At last report, Nymex October gasoline was up 3 cents to $2.01 per gallon, while October heating oil was 4 cents higher to $2.22 per gallon and October natural gas had added 50 cents to $6.43 per million British thermal units.
The gains came after the US Energy Information Administration reported that crude oil stockpiles were 7.1 million barrels lower in the week ending September 9, three times the drop that had been expected to a total of 322.6 million barrels in storage.
Gasoline inventories were also lower, by 700,000 barrels to 190.4 million barrels, while distillates stockpiles were 1.8 million barrels higher during the week to 134 million barrels.
Wheat prices also were in record territory as December contracts on the Chicago Board of Trade exceeded $9 per bushel for the first time ever, going as high as $9.07 per bushel and trading 11.5 cents higher at $9.02 per bushel in early afternoon trade.
The increase in wheat prices came after the US Department of Agriculture predicted that US inventories would be at 33-year lows of around 362 million bushels by the end of the crop year.
The price of soybeans were as high as $9.45 per bushel and were up 18.5 cents to $9.39 per bushel in afternoon trade after the USDA predicted that hot weather would drop production to 2.6 billion bushels due to damage by hot weather.

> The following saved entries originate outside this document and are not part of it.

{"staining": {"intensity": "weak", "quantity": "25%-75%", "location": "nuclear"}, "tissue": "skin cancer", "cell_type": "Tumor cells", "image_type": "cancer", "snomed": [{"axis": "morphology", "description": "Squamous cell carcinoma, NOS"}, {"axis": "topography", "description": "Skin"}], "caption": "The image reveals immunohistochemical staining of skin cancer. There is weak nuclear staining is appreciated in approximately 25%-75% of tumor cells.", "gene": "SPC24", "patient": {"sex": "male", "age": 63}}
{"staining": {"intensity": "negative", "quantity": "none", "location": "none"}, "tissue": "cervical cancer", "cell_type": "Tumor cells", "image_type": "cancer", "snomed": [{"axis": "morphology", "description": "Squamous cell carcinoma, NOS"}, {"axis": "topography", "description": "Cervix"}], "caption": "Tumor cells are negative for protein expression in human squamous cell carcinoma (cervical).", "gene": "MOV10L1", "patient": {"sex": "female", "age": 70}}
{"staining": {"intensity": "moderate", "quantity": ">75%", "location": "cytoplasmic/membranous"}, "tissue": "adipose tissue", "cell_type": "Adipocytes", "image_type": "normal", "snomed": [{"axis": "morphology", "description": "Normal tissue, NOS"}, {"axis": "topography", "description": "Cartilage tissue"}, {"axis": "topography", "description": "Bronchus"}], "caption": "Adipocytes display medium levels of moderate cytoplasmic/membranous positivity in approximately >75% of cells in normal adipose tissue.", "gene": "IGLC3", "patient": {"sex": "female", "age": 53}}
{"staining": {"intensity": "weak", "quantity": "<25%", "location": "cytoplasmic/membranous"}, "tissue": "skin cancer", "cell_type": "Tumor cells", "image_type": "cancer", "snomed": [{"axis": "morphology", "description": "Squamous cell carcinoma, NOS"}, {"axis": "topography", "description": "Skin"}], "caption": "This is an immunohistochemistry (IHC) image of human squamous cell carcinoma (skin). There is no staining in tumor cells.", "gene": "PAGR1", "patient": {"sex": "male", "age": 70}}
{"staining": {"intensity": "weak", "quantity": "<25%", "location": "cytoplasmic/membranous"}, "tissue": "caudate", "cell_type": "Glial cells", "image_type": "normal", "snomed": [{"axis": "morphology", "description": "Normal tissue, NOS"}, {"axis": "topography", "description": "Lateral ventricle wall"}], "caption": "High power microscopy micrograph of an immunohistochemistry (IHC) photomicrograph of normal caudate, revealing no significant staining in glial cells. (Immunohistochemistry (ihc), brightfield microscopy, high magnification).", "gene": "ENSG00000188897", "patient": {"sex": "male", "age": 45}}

Corn prices were higher on the possibility that livestock producers will look to corn to feed their animals rather than the more expensive wheat, rising 15.25 cents to $3.56 per bushel in afternoon trade.
Metals prices were mixed.
December copper dropped 3 cents to $3.36 per pound in New York and London Metal Exchange three-month copper fell $55 to $7,420 per tonne after a scheduled strike in Peru was cancelled and workers and management resumed wage talks and an earthquake in Indonesia was reported not to have disrupted mining activities there.
Among precious metals, December gold dropped 40 cents to $720.70 per troy ounce in New York on the expectation that the Federal Reserve will cut US interest rates when it meets next week, further weakening the dollar.
December silver was also lower, falling 4 cents to $12.79 per troy ounce, but October platinum added $2.10 to $1,304.70 per troy ounce.